Report: NYC 'Wasted' $2.5 Billion on Tax Breaks For Developers
The city’s venerable 421-a tax break for housing development, which expired last January and which Governor Cuomo now wants to renew and expand, has long come under fire from housing advocates as an insanely inefficient way to spur new residential construction. Now, thanks to a new report from the city’s Independent Budget Office, we can put a number on exactly how much tax money the city has been throwing down a hole: at least $250 million a year, and possibly much more.
The study’s methodology gets a bit hairy — IBO researchers looked at how much of a premium condo buyers in buildings getting 421-a breaks were willing to pay compared to non-421-a buildings. Their findings: “Owners in Manhattan spend on average 53 cents to 61 cents for each $1 of tax savings. Condo owners in the rest of the city spend on average 42 cents to 50 cents for each $1 of tax savings.”

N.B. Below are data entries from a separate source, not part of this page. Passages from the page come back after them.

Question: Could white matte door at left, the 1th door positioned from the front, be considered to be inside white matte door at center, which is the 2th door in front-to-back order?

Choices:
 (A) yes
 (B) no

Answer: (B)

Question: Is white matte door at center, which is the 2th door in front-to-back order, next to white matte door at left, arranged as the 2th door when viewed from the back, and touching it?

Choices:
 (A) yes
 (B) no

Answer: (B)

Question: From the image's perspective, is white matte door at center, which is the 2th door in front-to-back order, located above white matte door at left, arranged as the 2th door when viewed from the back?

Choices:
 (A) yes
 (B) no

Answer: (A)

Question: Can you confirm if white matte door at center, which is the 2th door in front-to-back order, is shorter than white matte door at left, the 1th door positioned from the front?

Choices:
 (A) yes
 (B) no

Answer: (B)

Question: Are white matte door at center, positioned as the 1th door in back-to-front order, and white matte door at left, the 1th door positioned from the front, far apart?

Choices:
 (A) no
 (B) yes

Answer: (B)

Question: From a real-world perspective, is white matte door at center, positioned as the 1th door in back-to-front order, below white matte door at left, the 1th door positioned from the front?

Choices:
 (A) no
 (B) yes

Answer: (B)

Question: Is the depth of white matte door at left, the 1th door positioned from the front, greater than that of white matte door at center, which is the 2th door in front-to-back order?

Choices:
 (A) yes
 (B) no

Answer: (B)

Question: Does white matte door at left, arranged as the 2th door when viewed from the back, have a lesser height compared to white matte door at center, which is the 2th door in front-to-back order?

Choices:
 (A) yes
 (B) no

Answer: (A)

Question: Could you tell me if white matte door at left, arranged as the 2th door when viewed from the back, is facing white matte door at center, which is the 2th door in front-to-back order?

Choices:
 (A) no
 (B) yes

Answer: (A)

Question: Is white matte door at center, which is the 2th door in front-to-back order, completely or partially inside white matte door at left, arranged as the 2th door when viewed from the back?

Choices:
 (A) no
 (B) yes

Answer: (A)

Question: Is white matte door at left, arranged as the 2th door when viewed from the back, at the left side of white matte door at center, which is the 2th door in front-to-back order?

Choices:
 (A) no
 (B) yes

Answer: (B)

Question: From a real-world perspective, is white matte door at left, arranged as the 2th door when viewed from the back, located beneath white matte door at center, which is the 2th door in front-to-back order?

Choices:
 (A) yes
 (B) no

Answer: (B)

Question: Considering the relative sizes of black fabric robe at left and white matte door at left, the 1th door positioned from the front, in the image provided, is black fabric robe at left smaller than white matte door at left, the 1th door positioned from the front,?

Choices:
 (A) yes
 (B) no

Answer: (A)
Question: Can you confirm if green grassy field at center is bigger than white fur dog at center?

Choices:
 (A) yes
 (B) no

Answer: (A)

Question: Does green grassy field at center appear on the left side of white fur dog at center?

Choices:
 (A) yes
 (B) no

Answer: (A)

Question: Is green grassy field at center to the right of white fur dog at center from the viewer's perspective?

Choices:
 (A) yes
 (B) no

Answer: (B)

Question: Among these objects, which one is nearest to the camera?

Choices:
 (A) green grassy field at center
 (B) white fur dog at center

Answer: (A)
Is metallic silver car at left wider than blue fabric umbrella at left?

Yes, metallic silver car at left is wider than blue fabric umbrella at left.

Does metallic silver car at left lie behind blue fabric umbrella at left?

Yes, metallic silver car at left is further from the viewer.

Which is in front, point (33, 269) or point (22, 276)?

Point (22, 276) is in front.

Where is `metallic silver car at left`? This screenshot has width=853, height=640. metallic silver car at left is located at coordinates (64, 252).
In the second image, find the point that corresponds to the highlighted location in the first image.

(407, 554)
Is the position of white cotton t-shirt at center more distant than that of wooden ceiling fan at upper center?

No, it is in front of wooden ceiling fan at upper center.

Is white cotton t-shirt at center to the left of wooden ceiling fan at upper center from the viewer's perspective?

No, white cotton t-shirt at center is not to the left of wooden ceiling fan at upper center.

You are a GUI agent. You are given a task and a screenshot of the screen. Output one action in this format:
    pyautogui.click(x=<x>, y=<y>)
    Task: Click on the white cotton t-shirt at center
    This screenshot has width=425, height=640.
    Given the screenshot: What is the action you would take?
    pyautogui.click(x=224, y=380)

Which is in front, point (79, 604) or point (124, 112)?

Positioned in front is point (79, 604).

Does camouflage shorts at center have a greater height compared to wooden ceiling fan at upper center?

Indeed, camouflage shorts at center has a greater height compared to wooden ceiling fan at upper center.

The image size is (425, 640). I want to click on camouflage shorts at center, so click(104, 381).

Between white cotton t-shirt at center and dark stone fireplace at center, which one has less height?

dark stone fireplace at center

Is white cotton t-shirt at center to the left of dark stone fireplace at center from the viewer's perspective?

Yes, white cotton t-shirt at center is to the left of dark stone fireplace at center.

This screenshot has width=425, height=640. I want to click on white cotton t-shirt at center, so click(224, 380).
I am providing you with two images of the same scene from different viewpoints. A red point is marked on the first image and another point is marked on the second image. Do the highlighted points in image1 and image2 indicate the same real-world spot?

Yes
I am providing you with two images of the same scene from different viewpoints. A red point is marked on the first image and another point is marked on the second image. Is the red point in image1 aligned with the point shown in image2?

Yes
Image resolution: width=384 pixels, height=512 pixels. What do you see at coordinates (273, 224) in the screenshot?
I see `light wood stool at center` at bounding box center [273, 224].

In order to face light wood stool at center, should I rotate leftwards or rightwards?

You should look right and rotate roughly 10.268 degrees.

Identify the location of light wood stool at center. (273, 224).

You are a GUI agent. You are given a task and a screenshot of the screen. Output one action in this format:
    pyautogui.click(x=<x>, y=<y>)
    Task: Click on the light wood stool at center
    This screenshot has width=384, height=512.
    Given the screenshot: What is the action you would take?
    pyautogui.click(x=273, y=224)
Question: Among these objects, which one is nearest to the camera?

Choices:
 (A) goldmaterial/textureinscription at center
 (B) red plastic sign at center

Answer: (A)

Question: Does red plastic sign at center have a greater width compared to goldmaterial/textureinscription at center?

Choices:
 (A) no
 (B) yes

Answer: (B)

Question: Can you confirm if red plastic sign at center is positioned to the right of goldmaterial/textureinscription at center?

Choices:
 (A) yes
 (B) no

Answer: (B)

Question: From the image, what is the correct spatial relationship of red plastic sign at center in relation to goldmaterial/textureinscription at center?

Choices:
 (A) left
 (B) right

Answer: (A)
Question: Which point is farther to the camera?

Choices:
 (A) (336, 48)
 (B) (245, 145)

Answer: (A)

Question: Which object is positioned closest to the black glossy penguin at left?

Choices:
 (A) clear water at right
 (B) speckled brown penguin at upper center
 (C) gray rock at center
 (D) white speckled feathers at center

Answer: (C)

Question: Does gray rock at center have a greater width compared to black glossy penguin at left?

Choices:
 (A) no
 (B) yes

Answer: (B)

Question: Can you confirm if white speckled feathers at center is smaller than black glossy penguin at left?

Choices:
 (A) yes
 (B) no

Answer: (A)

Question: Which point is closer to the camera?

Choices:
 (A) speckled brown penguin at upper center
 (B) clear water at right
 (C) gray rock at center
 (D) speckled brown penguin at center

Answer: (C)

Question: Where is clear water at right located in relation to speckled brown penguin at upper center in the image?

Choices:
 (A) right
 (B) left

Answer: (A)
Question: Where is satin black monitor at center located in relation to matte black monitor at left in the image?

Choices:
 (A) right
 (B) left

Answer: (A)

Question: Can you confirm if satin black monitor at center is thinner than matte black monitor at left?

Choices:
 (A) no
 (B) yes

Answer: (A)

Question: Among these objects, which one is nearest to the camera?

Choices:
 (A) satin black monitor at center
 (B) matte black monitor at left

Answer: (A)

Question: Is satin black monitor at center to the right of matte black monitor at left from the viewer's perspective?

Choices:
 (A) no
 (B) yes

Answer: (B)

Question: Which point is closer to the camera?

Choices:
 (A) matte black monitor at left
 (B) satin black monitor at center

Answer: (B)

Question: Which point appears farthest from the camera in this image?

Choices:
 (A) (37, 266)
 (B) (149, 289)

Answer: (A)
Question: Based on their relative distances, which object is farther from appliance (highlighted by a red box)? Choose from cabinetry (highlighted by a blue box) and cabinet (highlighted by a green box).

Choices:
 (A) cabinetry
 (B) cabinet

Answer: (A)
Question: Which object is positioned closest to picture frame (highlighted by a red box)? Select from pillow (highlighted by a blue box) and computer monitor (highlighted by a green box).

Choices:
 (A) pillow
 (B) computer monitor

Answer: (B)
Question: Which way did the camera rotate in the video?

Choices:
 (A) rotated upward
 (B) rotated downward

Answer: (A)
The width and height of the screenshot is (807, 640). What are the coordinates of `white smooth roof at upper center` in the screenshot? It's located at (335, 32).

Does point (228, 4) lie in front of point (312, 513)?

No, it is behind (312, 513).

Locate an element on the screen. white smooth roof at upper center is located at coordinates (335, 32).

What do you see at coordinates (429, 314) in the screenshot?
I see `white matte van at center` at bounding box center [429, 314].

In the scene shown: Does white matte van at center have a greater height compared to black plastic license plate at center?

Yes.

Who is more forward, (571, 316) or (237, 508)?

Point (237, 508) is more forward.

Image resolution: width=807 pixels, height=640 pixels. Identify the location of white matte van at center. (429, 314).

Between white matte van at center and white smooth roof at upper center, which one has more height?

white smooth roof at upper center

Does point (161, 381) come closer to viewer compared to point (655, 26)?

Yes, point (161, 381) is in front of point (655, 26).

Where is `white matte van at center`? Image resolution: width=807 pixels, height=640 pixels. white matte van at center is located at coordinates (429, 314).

Since the point of throwing tax breaks at developers is to earn them higher sale prices, providing a financial incentive to erect buildings they otherwise wouldn’t — thus boosting the housing supply and, in theory, lowering housing costs for all New Yorkers — that means that the other 39 to 58 percent of the tax breaks are “wasted,” in the IBO’s words. The total cost: between $2.5 billion and $2.8 billion in city money between 2005 and 2015.
And that could well be the tip of the iceberg. Other 421-a costs that aren’t evaluated by the IBO study include:
- Less than a third of 421-a tax breaks go to condo buildings, according to city figures, with the rest largely going to rental housing. If developers end up skimming profits off the top of those as well, that would present an additional wasted subsidy.
- There’s no telling how much of the developers’ share of the tax breaks ends up incentivizing new construction, and how much just gets pocketed for projects they’d build anyway.
- As the IBO report notes, by making development more profitable, 421-a tax breaks drive up the price of land, making housing more unaffordable even as it (again, in theory) increases the supply.
Put it all together, and it’s little surprise that 421-a is one of the least efficient methods of promoting affordable housing, costing more than $1 million per unit, according to the Community Service Society. For a program that Cuomo recently redubbed “Affordable New York,” it might be worth rethinking the adjective.